In particular, one mutation, known as E484K, detected initially in South Africa and on subsequent variants in Brazil and Japan, has raised alarm among researchers.
Ravi Gupta, professor of microbiology at the University of Cambridge, said it is this mutation—and not the much-covered British variant—that is “the most worrying of all”.
Although research into the new variant is limited, a Brazilian study this month looked at a patient who had recovered from COVID-19 only to become reinfected with the new, mutated strain.
The paper has yet to be peer-reviewed, but the authors found that the E484K mutation could be “associated with escape from neutralising antibodies”—meaning it could bypass the body’s natural defence memory that bestows immunity.
As countries accelerate their vaccination programmes, there is concern that the new mutation may render certain vaccines less effective.
The Pfizer and Moderna vaccine, for example, use mRNA technology to deliver instructions to the body to produce a harmless coronavirus spike protein, which the immune system then learns to kill in anticipation of a genuine infection.
With E484K, as with the British variant, the mutation occurs on the virus’ spike protein, which allows it to bind more easily with human cell receptors, potentially heightening its infectiousness.
Gupta said the mutation “could be the start of problems for spike vaccines”.
“They should all be effective at the moment but we worry about further mutations occurring on top of these ones,” he told AFP.
‘Bypass current protection’
Pfizer and German partner BioNTech said last week that their vaccine was effective against the N501Y mutation found on the British virus variant, known as B117.
Francois Balloux, professor of Computational Systems Biology and Director of University College London’s Genetics Institute, said it was unlikely that the South African variant had mutated sufficiently to “bypass the protection provided by current vaccines”.
But, he warned: “The E484K mutation has been shown to reduce antibody recognition.
“As such, it helps the virus SARS-CoV-2 to bypass immune protection provided by prior infection or vaccination,” Balloux said.

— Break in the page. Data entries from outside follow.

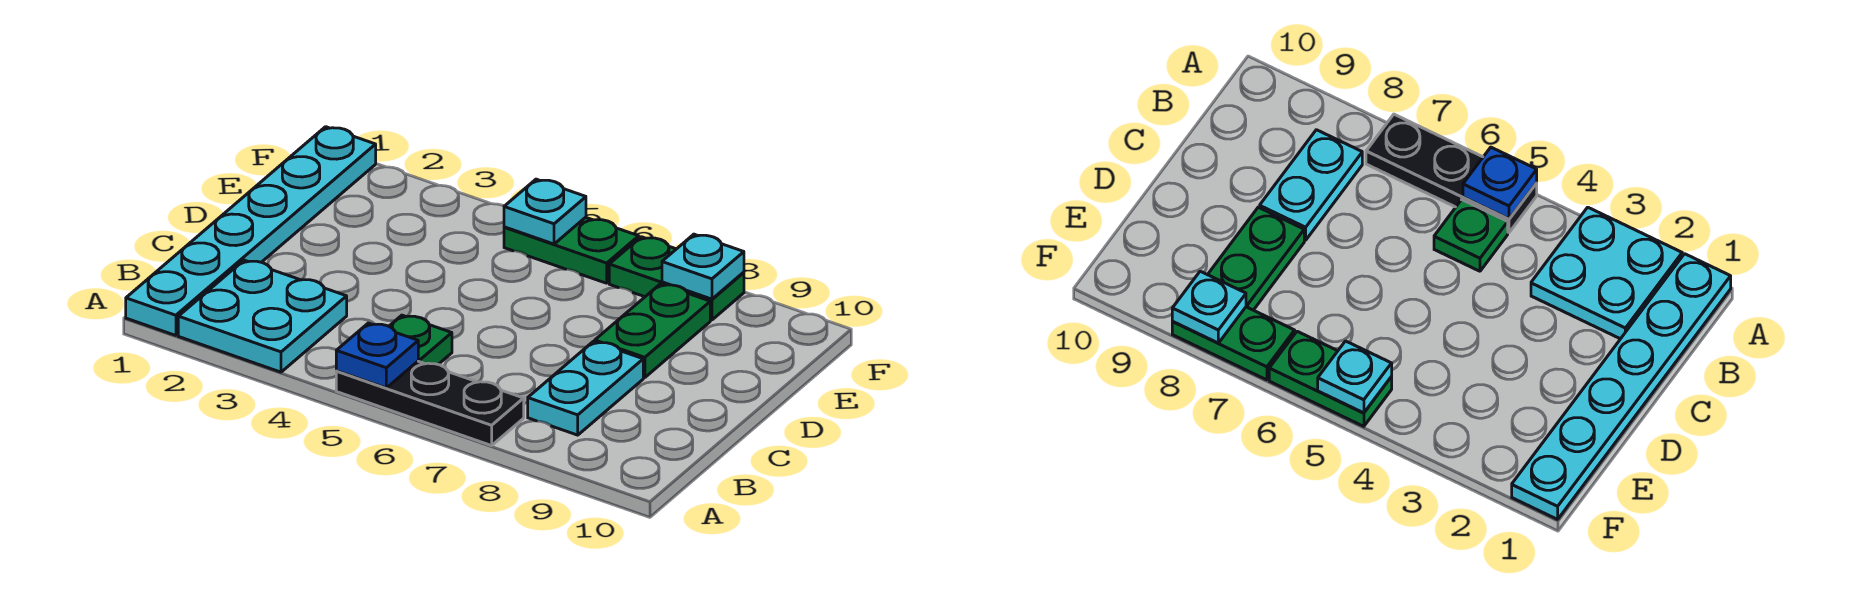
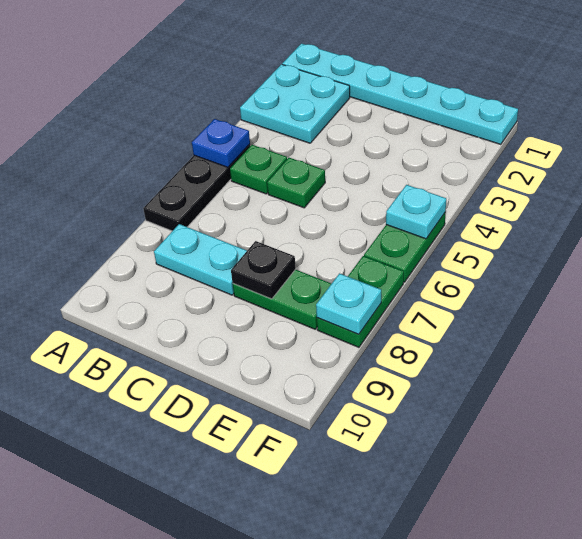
none -> green plate C5 level 1
none -> black plate D8 level 2

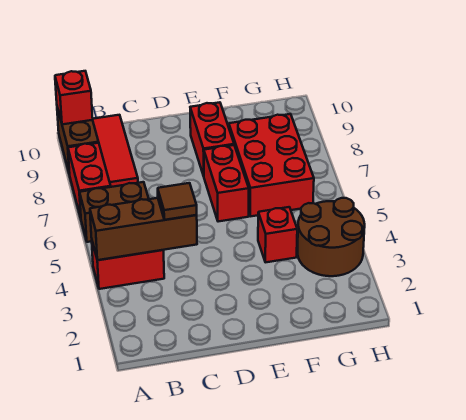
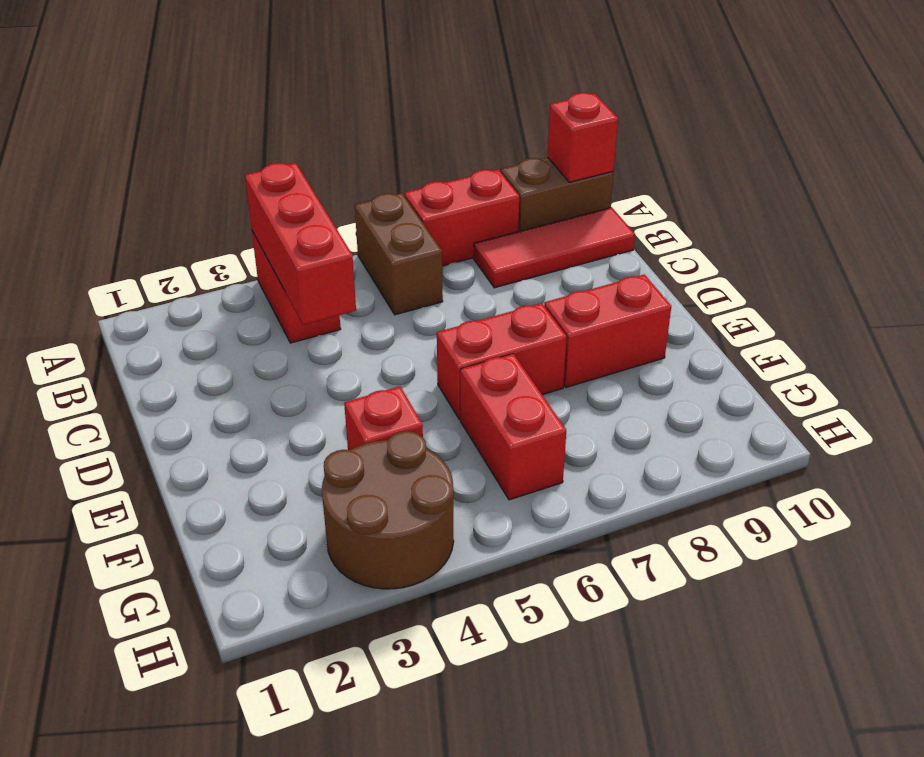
brown brick A4:C4 level 2 -> red brick A4:C4 level 2
brown tile C4 level 3 -> none
red brick F6:G8 level 1 -> red brick F6:G6 level 1

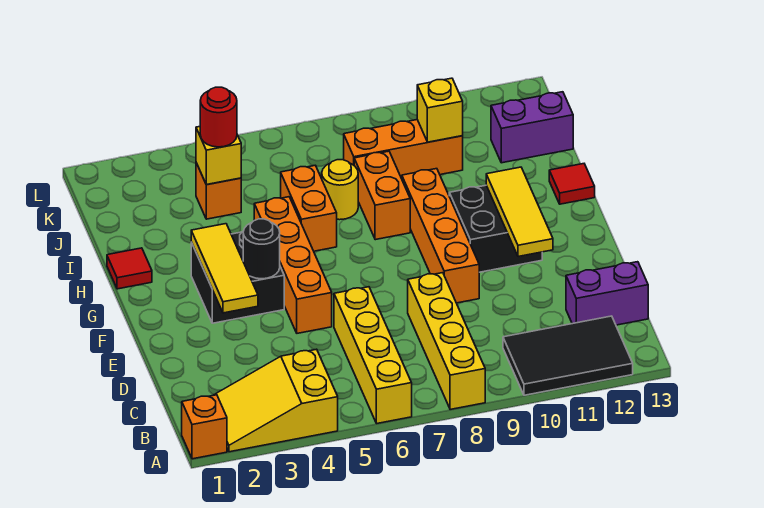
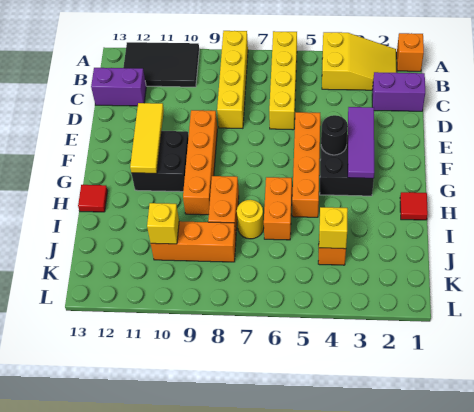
yellow tile E3:G3 level 2 -> purple tile E3:G3 level 2
red round brick J4 level 3 -> none
purple brick J12:J13 level 1 -> purple brick C1:C2 level 1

There have been several mutations to the novel coronavirus since it emerged in late 2019, and most have had a negligible effect on its transmissibility or severity.
But the British variant has shown in several studies to be up to 70 percent more infectious than normal virus strains.
And the South African variant appears to be more effective at avoiding the body’s natural response.
New vaccines?
One pre-print study in December concluded that the two new variants show that SARS-CoV-2 “has the potential to escape an effective immune response”.
Researchers studied what happened to the virus when it was left in contact with plasma taken from a patient who had recovered from COVID-19.
Within three months, the virus had taken on several mutations, including E484K.
The authors suggested that “vaccines and antibodies able to control emerging variants should be developed.”
Lead researcher Rino Rappuoli, an immunologist at pharma giant GlaxoSmithKline, told AFP that the current spike protein mutations should not pose a problem for existing vaccines, however.
And even if the virus mutates to better evade immune response, vaccines should bestow at least some level of effective immunity.
“Even if you lower the efficacy, there would normally still be some neutralisation of the virus,” Vincent Enouf, from Paris’s Pasteur Institute, told AFP.